_SELECTED PASSAGE:_
When an employee negotiates a severance package, it usually takes either one of two forms: Either the employee gets a lump sum payment and all ties with their former employer are cut or they end up on a time limited salary continuance. A salary continuance means the employee is put on the regular payroll with normal deductions and most of their previous benefits coverage and continued pension participation.

 Sometimes there is a provision that says that if the employee finds new employment while receiving the salary continuance they are obliged to tell the employer and then the employer will pay out 50% of the remaining continuance. An employer might say to a 24 year supervisor “We will provide your regular salary, most of your benefits and pension participation for the next 19 months or until you obtain new employment. If that happens you are obliged to advise us. We will then terminate your benefits and pension participation and pay you a lump sum equivalent to 50% of the salary left in the 19 month period.”

 That structure is meant to motivate employees to find new work as they still get 50% of what was remaining but the employer gets to save some money too. Keep in mind that in the absence of a settlement a judge would deduct 100% of everything the employee made from new employment during the notice period.

 Lump sum payouts are almost always for a lesser amount than the maximum potential salary continuance structure. Employees who think they will find work without too much difficulty prefer lump sum payouts. Employees who are not so sure prefer the salary continuance as it provides better insurance for their income. They may end up with less money at the end of the day if they find work early as they lose 50% of what is left but get more if they cannot find work.

_DATA BELOW:_

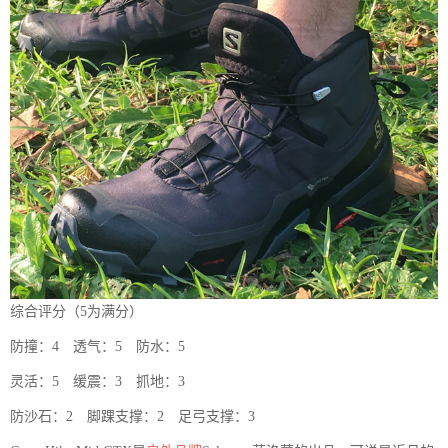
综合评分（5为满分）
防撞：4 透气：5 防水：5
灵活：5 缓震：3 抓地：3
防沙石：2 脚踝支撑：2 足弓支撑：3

_PROBLEMS TO SOLVE:_
A) Write out word for word the stretch of the severance passage that opens with "That structure is" and closes with "cannot find work.".
B) Resume the severance passage after its last sentence and keep writing it.

_NUMBERED RESPONSES:_
A)
That structure is meant to motivate employees to find new work as they still get 50% of what was remaining but the employer gets to save some money too. Keep in mind that in the absence of a settlement a judge would deduct 100% of everything the employee made from new employment during the notice period.

 Lump sum payouts are almost always for a lesser amount than the maximum potential salary continuance structure. Employees who think they will find work without too much difficulty prefer lump sum payouts. Employees who are not so sure prefer the salary continuance as it provides better insurance for their income. They may end up with less money at the end of the day if they find work early as they lose 50% of what is left but get more if they cannot find work.

B)
 As Alice discovered, however, the larger potential salary continuance can leave the employee short changed. After 41 years of faithful service Alice negotiated a separation package which would see her receive a 16 months’ salary continuance with benefits coverage. Unfortunately, before Alice received all her money, the company she had worked for went bankrupt and the assets, not the corporation itself, were sold to a new company. That means that the shares in the corporation were not transferred. What was sold were liquid assets, receivables, equipment, inventories, work in progress, the office lease, contracts and intellectual property. Many of the employees from the old company carried on with the new. Alice was still owed almost $49,000 in separation payments and she became an unsecured creditor. As is usually the case, there was nothing left over for unsecured creditors and Alice was out of luck.

The majority shareholder in the old company that went bankrupt also declared personal bankruptcy. He and his spouse created a company where she became the sole director, officer and shareholder. That was the company that bought the assets. So, the husband and his company declare bankruptcy and the receiver sells the assets of the company to the wife. There is no suggestion that his spouse’ company paid anything less than fair market value. Alice was left out in the cold.

 When Alice sued the spouse’s company to try to collect her separation payments, she lost. I will not try to say that was fair but I will try to explain the law’s reasoning. Regardless of who owns the share in a corporation, if you work for a corporation, you work for the corporation, not that person. Whether it’s a small privately held company or a large publicly traded one makes no difference. The name of the employer on your T4 is the name of the company, not the name of the people who happen to own the shares in the company that day. Alice had never worked for the spouse’s new company and she had no relationship with it. The company that owed her money went bankrupt.

 Employees negotiating separation packages who are concerned about the economic viability of the company should push for a lump sum offer. That usually means they are going to get a lesser payout, but once the money is in the bank nobody can get it back.

 Unfortunately, that can’t always be negotiated. Suing for a lump sum payout will take you at least 24 months to result in a judgment. By that time, if the company was truly on thin ice, it will probably have disappeared anyway.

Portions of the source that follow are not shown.